Denkmal/Gedenkstätte

Widerstandskämpfer gegen den Nationalsozialismus

Stauffenbergstraße 13, 10785 Berlin

Highlights

  • Menschen wie Arvid und Mildred Harnack oder Harro Schulze-Boysen gehörten zu Widerstandsgruppen wie der Roten Kapelle.
  • Die Gedenkstätte bietet biografische Informationen, Online-Publikationen und virtuelle Rundgänge für Bildung und Forschung.

Tipps

  • Eintritt buchen für geführte Schul- oder Gruppenbesuche.
  • Biografien wie Arvid Harnack oder die Rote Kapelle vorab recherchieren.
  • Sonderausstellung zur politischen Vorgeschichte vor 1933 anschauen.

Eigenschaften

Bildung Kulturell Ganzjährig

Über Widerstandskämpfer gegen den Nationalsozialismus

Die Gedenkstätte „Widerstandskämpfer gegen den Nationalsozialismus“ in Berlin ist ein zentraler Ort der Erinnerung und politischen Bildung. Sie würdigt die vielfältigen Formen des Widerstands, die sich während der Zeit des Nationalsozialismus entwickelten. Die Dauerausstellung zeigt eindrucksvoll, wie Einzelne und Gruppen aus verschiedenen Bereichen der Gesellschaft – aus der Arbeiterbewegung, der Kirche, der Jugend, von Kommunist*innen, Frauen, Sinti und Roma sowie aus der Elite – Widerstand leisteten und ihre Handlungsspielräume nutzten, um sich gegen die Diktatur zu stellen.
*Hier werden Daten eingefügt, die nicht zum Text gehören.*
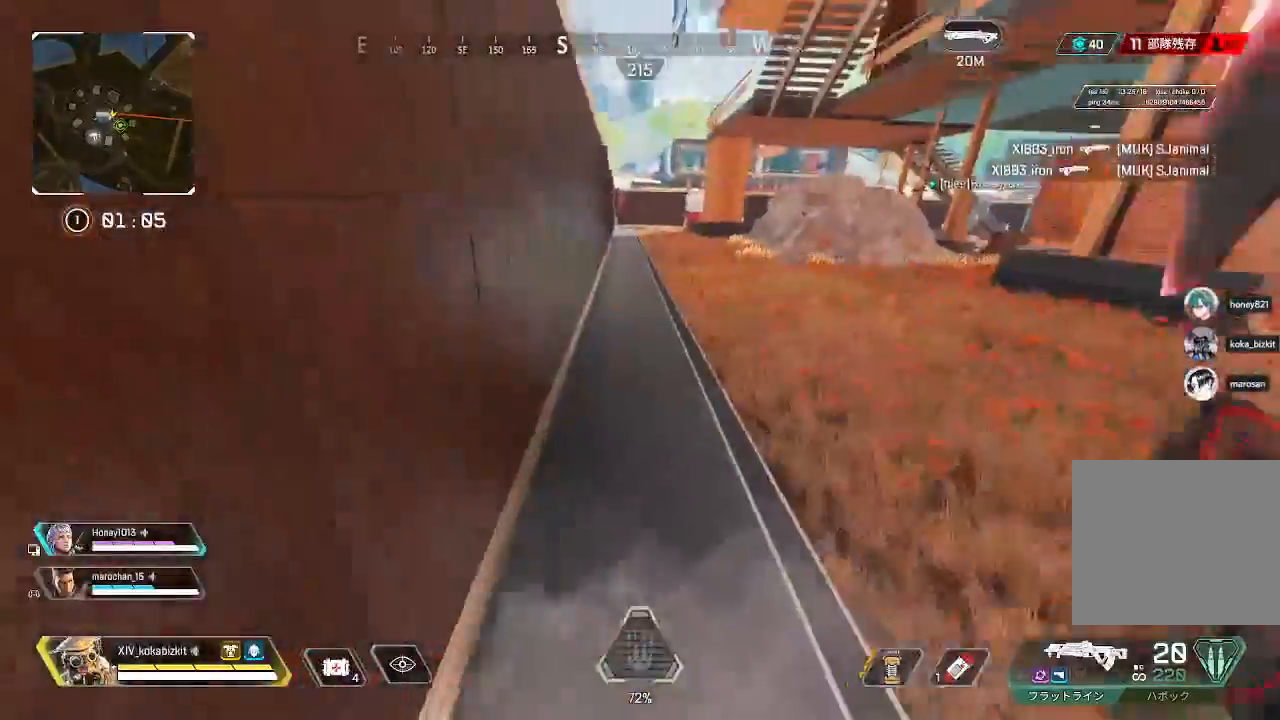
{"dt_ms": 500, "buttons": [], "left_stick": "up", "right_stick": "center", "events": [[183, "TOUCHPAD", "down"], [283, "TOUCHPAD", "up"]]}
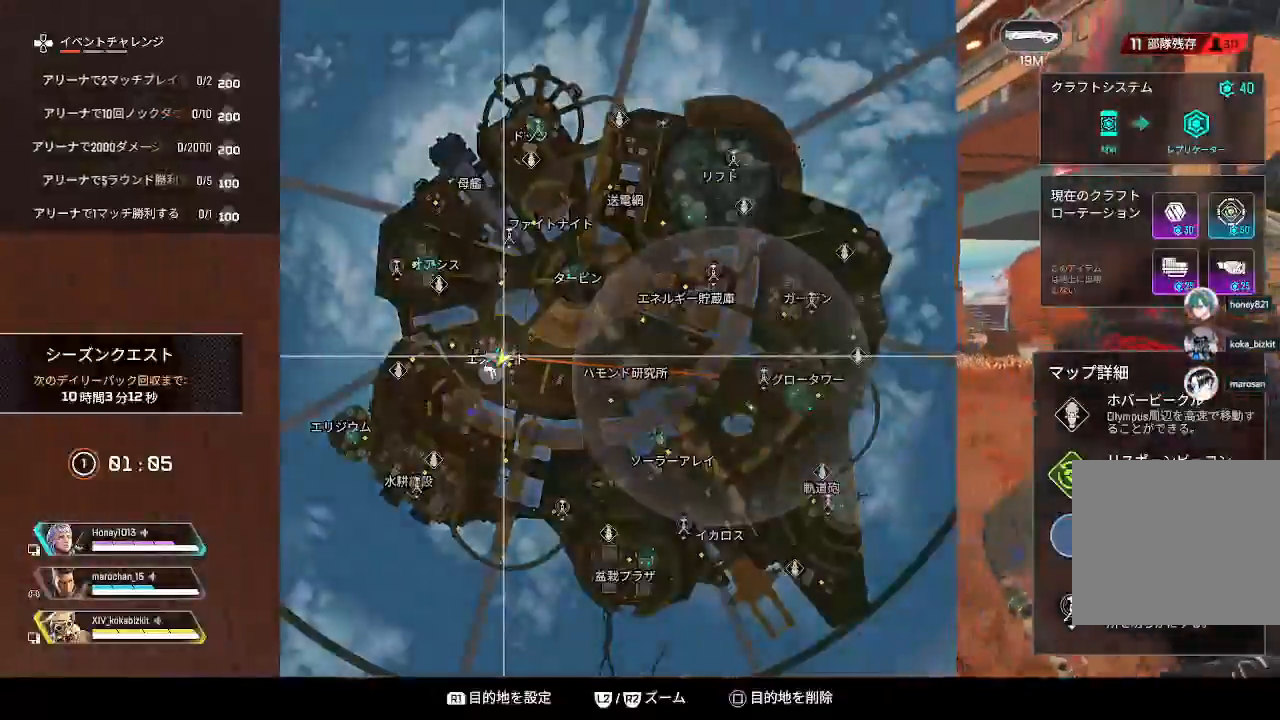
{"dt_ms": 500, "buttons": [], "left_stick": "up", "right_stick": "center", "events": [[333, "TOUCHPAD", "down"], [433, "TOUCHPAD", "up"]]}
Besucher*innen der Gedenkstätte erfahren eine Fülle an Geschichten mutiger Menschen, die unter großem persönlichem Risiko handelten. Dazu gehören beispielsweise Mitglieder der „Roten Kapelle“, wie Arvid und Mildred Harnack sowie Harro und Libertas Schulze-Boysen, aber auch andere Widerstandskämpfende wie Hans und Hilde Coppi, John Sieg oder Wilhelm Guddorf. Auch der Widerstand aus der Kirche, von Jugendlichen und aus der Arbeiterbewegung wird thematisiert. Die Ausstellung macht deutlich, dass Widerstand in vielerlei Formen möglich war – von Verteilung illegaler Flugblätter bis hin zu konspirativen Gruppen und Attentaten auf führende NS-Personen.

Ein besonderer Schwerpunkt liegt auf dem Schicksal von Claus Graf Schenk von Stauffenberg, der hier am 20. Juli 1944 nach dem missglückten Attentat auf Hitler starb. Dieser Teil der Gedenkstätte ist würdevoll gestaltet und lädt zum Innehalten und Nachdenken ein. Die Atmosphäre des Ortes unterstreicht die Bedeutung der Ereignisse und ermöglicht einen respektvollen Umgang mit der Geschichte. Die Gedenkstätte ist nicht nur ein Ort des Gedenkens, sondern auch ein Raum für aktives Lernen, Forschung und politische Bildung.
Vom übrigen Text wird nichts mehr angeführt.